何か軽いなぁとは思ったんだよ。しかもこれあれだね、おしゃれ坊主カット的なものじゃないね。五分刈り完全体だね。感触均等だもの。


そもそもラノベ展開ならば、俺がもふもふする側ではなかろうか。まぁ恐れ多くて頼めないが。そうか。これがもふもふされる側の気持ちか。機会があったら容量用法を守っておモフりください。

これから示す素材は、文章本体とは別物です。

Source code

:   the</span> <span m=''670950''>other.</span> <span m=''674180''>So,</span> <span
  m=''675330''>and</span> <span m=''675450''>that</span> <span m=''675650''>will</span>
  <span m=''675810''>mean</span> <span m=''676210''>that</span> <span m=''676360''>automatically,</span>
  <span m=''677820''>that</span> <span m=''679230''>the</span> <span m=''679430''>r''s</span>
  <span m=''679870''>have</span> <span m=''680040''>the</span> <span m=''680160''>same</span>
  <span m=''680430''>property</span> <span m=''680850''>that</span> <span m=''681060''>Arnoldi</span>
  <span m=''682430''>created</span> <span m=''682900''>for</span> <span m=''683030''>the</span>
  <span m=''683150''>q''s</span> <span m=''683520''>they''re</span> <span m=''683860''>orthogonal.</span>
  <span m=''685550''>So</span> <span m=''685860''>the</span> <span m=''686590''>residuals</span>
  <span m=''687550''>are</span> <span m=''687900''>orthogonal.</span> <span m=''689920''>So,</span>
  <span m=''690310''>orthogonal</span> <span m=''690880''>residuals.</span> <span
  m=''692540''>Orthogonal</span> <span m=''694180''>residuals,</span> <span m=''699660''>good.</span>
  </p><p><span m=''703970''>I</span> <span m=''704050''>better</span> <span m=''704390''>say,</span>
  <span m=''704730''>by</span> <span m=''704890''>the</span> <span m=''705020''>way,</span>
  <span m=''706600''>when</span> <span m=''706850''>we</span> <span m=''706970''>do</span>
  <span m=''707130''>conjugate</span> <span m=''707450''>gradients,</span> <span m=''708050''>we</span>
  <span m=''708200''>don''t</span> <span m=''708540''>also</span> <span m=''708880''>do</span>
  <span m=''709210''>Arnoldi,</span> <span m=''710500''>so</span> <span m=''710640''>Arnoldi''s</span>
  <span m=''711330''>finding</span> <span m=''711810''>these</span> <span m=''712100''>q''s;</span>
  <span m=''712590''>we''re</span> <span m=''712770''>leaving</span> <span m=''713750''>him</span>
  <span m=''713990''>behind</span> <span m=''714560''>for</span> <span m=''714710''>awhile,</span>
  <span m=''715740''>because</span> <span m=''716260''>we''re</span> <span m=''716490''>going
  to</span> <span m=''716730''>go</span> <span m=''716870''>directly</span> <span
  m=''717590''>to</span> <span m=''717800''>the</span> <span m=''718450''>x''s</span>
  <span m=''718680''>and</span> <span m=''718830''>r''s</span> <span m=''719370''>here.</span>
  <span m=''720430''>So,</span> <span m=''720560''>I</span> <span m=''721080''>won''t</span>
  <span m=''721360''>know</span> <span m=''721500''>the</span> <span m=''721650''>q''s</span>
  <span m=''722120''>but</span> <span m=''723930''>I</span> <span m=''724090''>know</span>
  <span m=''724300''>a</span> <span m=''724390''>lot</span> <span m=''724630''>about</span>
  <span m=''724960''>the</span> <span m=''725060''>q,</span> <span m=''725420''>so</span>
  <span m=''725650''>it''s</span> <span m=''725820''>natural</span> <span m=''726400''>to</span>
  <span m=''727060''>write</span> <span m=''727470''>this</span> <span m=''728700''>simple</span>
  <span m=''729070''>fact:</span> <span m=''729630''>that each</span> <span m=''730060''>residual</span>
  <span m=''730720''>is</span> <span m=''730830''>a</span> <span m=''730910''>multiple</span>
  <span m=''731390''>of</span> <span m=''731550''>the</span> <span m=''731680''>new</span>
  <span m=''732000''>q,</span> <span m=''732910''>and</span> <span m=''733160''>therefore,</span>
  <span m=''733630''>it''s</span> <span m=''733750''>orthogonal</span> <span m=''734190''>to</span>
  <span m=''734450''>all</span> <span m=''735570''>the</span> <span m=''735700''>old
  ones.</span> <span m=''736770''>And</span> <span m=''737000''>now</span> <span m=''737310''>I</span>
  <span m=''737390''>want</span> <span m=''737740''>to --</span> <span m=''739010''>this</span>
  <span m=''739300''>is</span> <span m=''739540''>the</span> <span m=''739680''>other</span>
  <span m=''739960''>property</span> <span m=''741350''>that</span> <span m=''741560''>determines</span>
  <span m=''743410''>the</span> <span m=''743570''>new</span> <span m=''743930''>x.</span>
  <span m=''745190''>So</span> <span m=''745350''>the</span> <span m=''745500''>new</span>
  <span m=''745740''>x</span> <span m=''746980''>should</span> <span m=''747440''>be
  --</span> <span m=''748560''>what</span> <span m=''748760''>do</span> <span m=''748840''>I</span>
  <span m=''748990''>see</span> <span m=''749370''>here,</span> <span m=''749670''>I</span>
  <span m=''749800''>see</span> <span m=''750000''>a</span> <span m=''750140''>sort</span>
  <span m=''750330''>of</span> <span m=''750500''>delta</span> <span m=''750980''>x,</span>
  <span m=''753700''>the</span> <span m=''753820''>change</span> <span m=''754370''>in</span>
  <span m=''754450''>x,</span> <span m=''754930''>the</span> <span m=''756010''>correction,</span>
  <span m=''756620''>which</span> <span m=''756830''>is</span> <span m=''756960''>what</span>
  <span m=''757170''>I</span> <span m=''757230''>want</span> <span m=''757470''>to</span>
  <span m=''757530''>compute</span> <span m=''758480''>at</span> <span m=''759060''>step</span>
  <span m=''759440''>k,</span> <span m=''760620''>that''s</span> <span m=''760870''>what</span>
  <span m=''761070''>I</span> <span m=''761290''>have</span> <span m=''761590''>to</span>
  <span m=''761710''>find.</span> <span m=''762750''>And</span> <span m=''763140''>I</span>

「ふぅう。堪能した。癖になっちゃうね、この感触。つい夢中になってしまった。これなんていうの?」


「髪型のことですか?五分刈りとか坊主頭とかいが栗頭とか・・・」


「いがぐり・・・いが栗!たしかに。ふはははははッ!たしかに栗だ!若いやつ!ちょっと柔いやつ!あはははははッ!いたああああ!お腹いった!あはははははやめてぇぇぇ…」


ツボに入ったらしい。もう好きにしてくれ。


落ち着くまで数分を要した。




「ではそろそろ行くよ。次に差し入れをするときは、栗ご飯を持ってきてあげよう。」


くっ、ニヤニヤしおって。いや、まぁ有り難いのだけどね。


「ちなみに、今まで小鬼になった方はいました?」


「うん。いたよ?」


「その方はやはり、いが栗で?」


「ぶひゅ!やめて、それ言わないで。違ったと思うなぁ。初めてみたもの。」


解せぬ。少年時代でも反映されるのか。


俺がやや微妙な顔をしていると、慰めがてらか教えてくれた。


「僕が作ってきた差し入れなんだけどね。全てダンジョン内にある食材を使ったものだよ。入手が難しい物もあるけれど、いずれ君でも再現可能になるかもしれない。お方様が進められている環境作りは多岐に渡る。これもその一つ。全ては君の頑張り次第さ。」


おお。それは夢がある。


「ではね。琥珀。しばしの別れだ。また会おう。」


そう言い残し、柏手を打って忽然と姿を消した。


「そんな急に・・・、ありがとうございましたぁ!」


礼を言う間もなく消えてしまったので、大声で叫んでみる。


あ、重箱とお茶のみセット忘れてる。やはりそういうキャラなんだろうか。ありがたく使わせてもらおう。しっかしそんなにさわり心地いいかなぁ。


後頭部を撫で上げる。ぶるりと来た。いや、そんないいもんでもないっしょ。